网站 http://dlib.net/ 这是一个提供机器学习的算法库,比如它提供的深度学习的算法包就特小,速度快。
神经网络:
这是我见过的比较简洁的网络模型写法、实现,所有的包编译完不到80M。用于人脸检测的模型参数一共十几kb。比如说人脸检测的模型是这么写的:
template <long num_filters, typename SUBNET> using con5d = dlib::con<num_filters,5,5,2,2,SUBNET>;
template <long num_filters, typename SUBNET> using con5 = dlib::con<num_filters,5,5,1,1,SUBNET>;
template <typename SUBNET> using downsampler = dlib::relu<dlib::affine<con5d<32, dlib::relu<
dlib::affine<con5d<32, dlib::relu<dlib::affine<con5d<16,SUBNET>>>>>>>>>;
template <typename SUBNET> using rcon5 = dlib::relu<dlib::affine<con5<45,SUBNET>>>;
using net_type = dlib::loss_mmod<dlib::con<1,9,9,1,1,rcon5<rcon5<rcon5<
downsampler<dlib::input_rgb_image_pyramid<dlib::pyramid_down<6>>>>>>>>;
里面可直接看得到的有卷积convolution、激活层relu;affine是不是仿射变换,一种归一化层没去细究。这代码可以在其官网的示例中看到(http://dlib.net/dnn_mmod_face_detection_ex.cpp.html),其中示例中列车了网络参数的下载地址。

▬▬▬

### 任务提示 1:
找出下面所有带有“moved”这个词的行,一行不漏地照抄下来。

▬▬▬

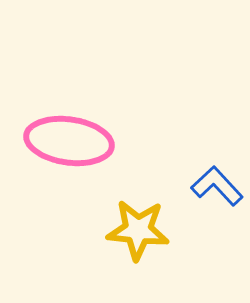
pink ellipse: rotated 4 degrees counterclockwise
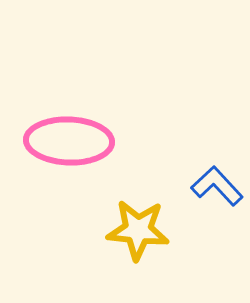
pink ellipse: rotated 6 degrees counterclockwise
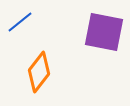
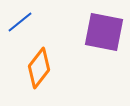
orange diamond: moved 4 px up
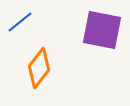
purple square: moved 2 px left, 2 px up
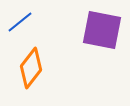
orange diamond: moved 8 px left
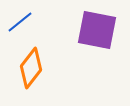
purple square: moved 5 px left
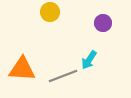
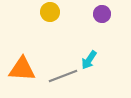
purple circle: moved 1 px left, 9 px up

▬▬▬

### 任务提示 2:
把上面 dlib 介绍里从“网站 http://dlib.net/ 这是一个提供机器学习的算法库,比如它提供的深度学习的算法包就特小,速度快。”到“中列车了网络参数的下载地址。”之间的文字打出来,首尾两处也要算在内,一字不改。

### 任务回答 1:
orange diamond: moved 4 px up
purple square: moved 2 px left, 2 px up
orange diamond: moved 8 px left
purple square: moved 5 px left
purple circle: moved 1 px left, 9 px up

### 任务回答 2:
网站 http://dlib.net/ 这是一个提供机器学习的算法库,比如它提供的深度学习的算法包就特小,速度快。
神经网络:
这是我见过的比较简洁的网络模型写法、实现,所有的包编译完不到80M。用于人脸检测的模型参数一共十几kb。比如说人脸检测的模型是这么写的:
template <long num_filters, typename SUBNET> using con5d = dlib::con<num_filters,5,5,2,2,SUBNET>;
template <long num_filters, typename SUBNET> using con5 = dlib::con<num_filters,5,5,1,1,SUBNET>;
template <typename SUBNET> using downsampler = dlib::relu<dlib::affine<con5d<32, dlib::relu<
dlib::affine<con5d<32, dlib::relu<dlib::affine<con5d<16,SUBNET>>>>>>>>>;
template <typename SUBNET> using rcon5 = dlib::relu<dlib::affine<con5<45,SUBNET>>>;
using net_type = dlib::loss_mmod<dlib::con<1,9,9,1,1,rcon5<rcon5<rcon5<
downsampler<dlib::input_rgb_image_pyramid<dlib::pyramid_down<6>>>>>>>>;
里面可直接看得到的有卷积convolution、激活层relu;affine是不是仿射变换,一种归一化层没去细究。这代码可以在其官网的示例中看到(http://dlib.net/dnn_mmod_face_detection_ex.cpp.html),其中示例中列车了网络参数的下载地址。